Metin Parçası:
____________

Hisên Şawiş: Komünler Rojava devriminin yapı taşıdır
HABER MERKEZİ –Cizîrê Kantonu Eğitim Bakan yardımcısı ve TEV-DEM Koordinasyonu Üyesi Hisên Şawîş, Rojava Kürdistan’ında oluşturulan komünlerin Demokratik Ulusun temel yapı taşı olduğunu belirterek, Demokratik ulus anlayışının kendini halka dayandırdığını, devletçi sistemin yetkilerini elarak halka verdiğini ve bunun da halkın kendi kendini yönettiği sistem olduğunu kaydetti.
Rojava halkı askeri, siyasi ve ekonomik saldırılar karşısında kendi sistemini inşa etmeye devam ediyor. Halk, devrimini kalıcı kılmak üzere komünler temelinde örgütlenerek kendi savunmasını yapıyor ve ekonomik sorunlarına da çözüm üretiyor. Konuyu ANHA’ya değerlendiren Cizîrê Kantonu Eğitim Bakan yardımcısı ve TEV-DEM Koordinasyonu Üyesi Hisên Şawîş, Demokratik ulusun inşasının başlattıkları bu komünleşme üzerinden gerçekleşeceğini ifade etti.

____________

(Kalibre edilmiş çok açılı görüntü kümeleri)

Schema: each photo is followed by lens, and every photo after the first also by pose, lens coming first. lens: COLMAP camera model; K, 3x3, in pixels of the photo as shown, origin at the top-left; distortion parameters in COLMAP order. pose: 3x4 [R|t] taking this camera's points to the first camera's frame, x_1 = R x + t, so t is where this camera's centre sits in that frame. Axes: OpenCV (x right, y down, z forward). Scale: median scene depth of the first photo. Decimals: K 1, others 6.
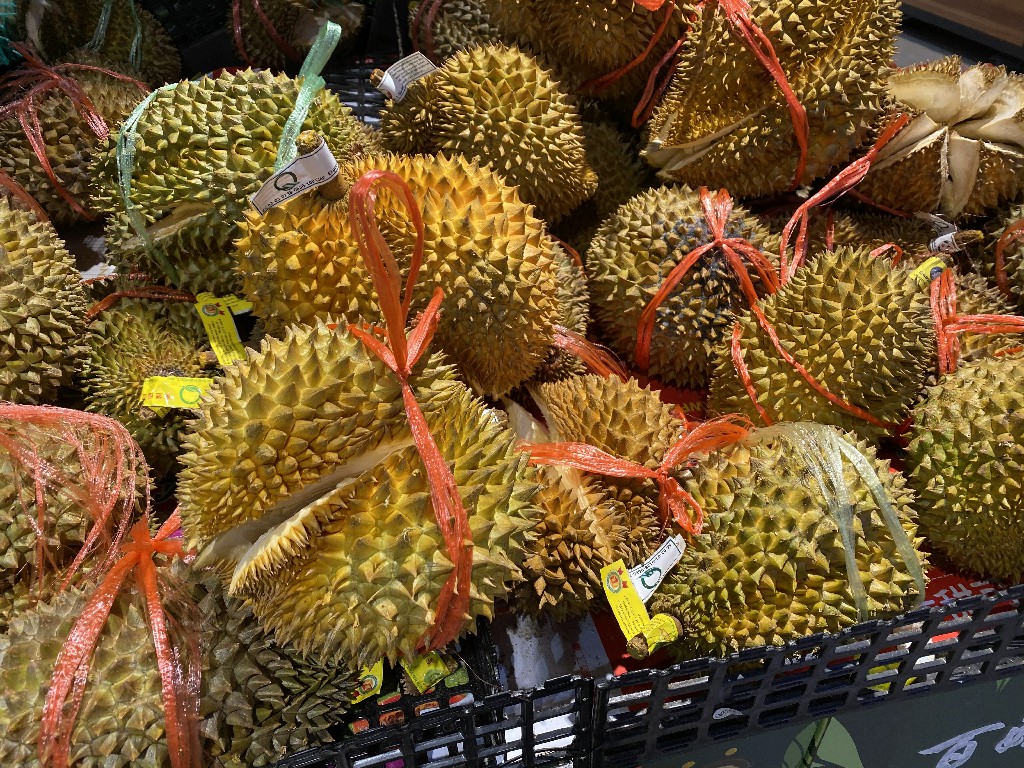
lens RADIAL K [[776.6, 0, 520.8], [0, 776.6, 379.2], [0, 0, 1]] dist [0.024647, -0.058392]
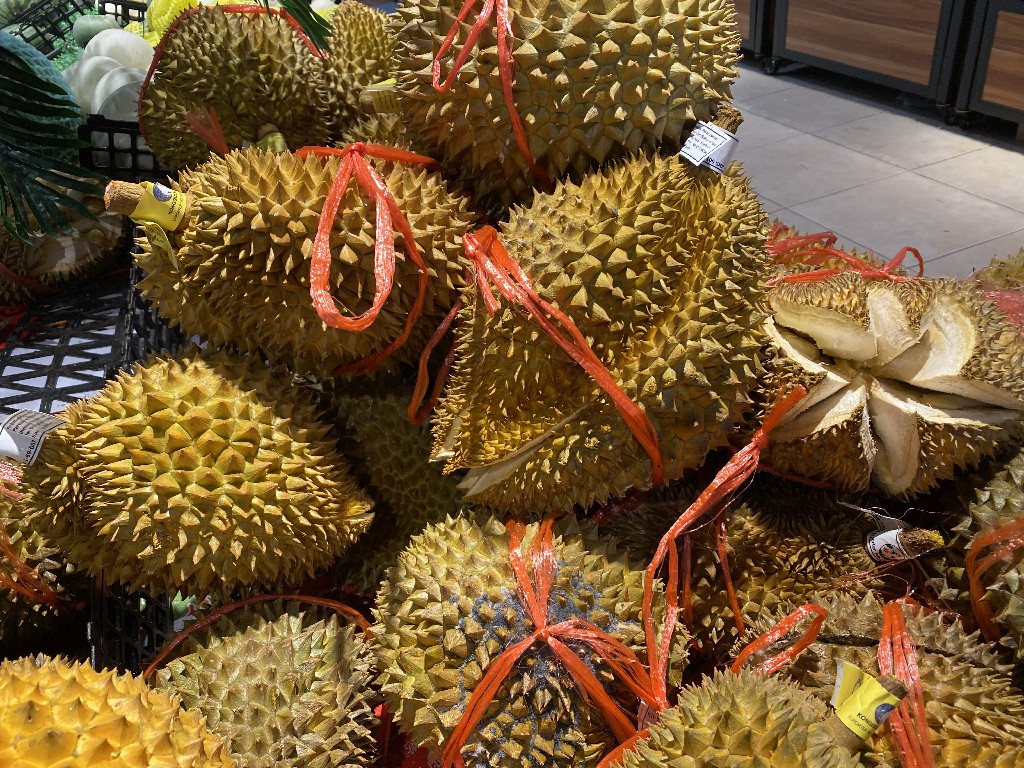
lens RADIAL K [[776.6, 0, 504.6], [0, 776.6, 383.4], [0, 0, 1]] dist [0.024647, -0.058392]
pose [[0.990321, -0.134735, 0.033313, 0.290600], [0.136657, 0.988523, -0.064402, -0.430135], [-0.024253, 0.068331, 0.997368, 0.445157]]
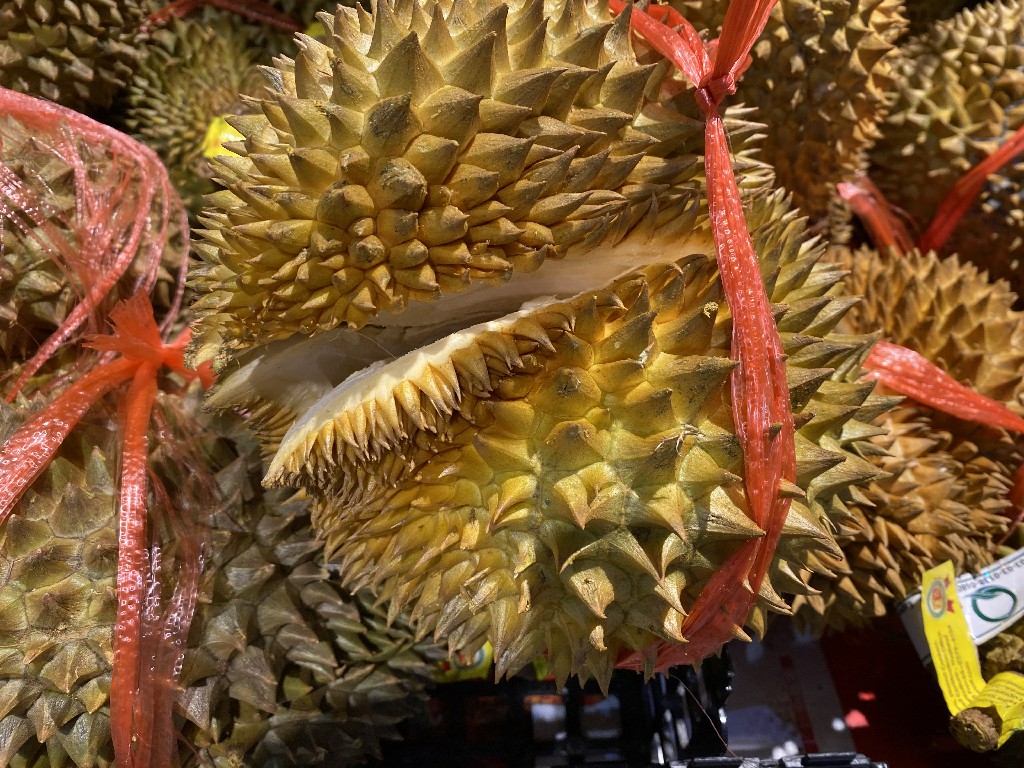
lens RADIAL K [[776.6, 0, 513.2], [0, 776.6, 381.2], [0, 0, 1]] dist [0.024647, -0.058392]
pose [[0.972368, 0.214770, -0.091513, -0.140507], [-0.202699, 0.971172, 0.125454, 0.091815], [0.115819, -0.103438, 0.987870, 0.391291]]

____________

Görev Yönergeleri:
(1) Haber metnine göre Hisên Şawîş, Rojava Kürdistan’ında oluşturulan komünleri Demokratik Ulusun neyi olarak tanımlıyor?
(2) Haber metninde "Hisên Şawiş: Komünler" sözleriyle başlayıp "gerçekleşeceğini ifade etti." sözlerine kadar devam eden bölümü aynen yeniden yazın.

Görev Yanıtları:
(1) Temel yapı taşı olarak.

(2)
Hisên Şawiş: Komünler Rojava devriminin yapı taşıdır
HABER MERKEZİ –Cizîrê Kantonu Eğitim Bakan yardımcısı ve TEV-DEM Koordinasyonu Üyesi Hisên Şawîş, Rojava Kürdistan’ında oluşturulan komünlerin Demokratik Ulusun temel yapı taşı olduğunu belirterek, Demokratik ulus anlayışının kendini halka dayandırdığını, devletçi sistemin yetkilerini elarak halka verdiğini ve bunun da halkın kendi kendini yönettiği sistem olduğunu kaydetti.
Rojava halkı askeri, siyasi ve ekonomik saldırılar karşısında kendi sistemini inşa etmeye devam ediyor. Halk, devrimini kalıcı kılmak üzere komünler temelinde örgütlenerek kendi savunmasını yapıyor ve ekonomik sorunlarına da çözüm üretiyor. Konuyu ANHA’ya değerlendiren Cizîrê Kantonu Eğitim Bakan yardımcısı ve TEV-DEM Koordinasyonu Üyesi Hisên Şawîş, Demokratik ulusun inşasının başlattıkları bu komünleşme üzerinden gerçekleşeceğini ifade etti.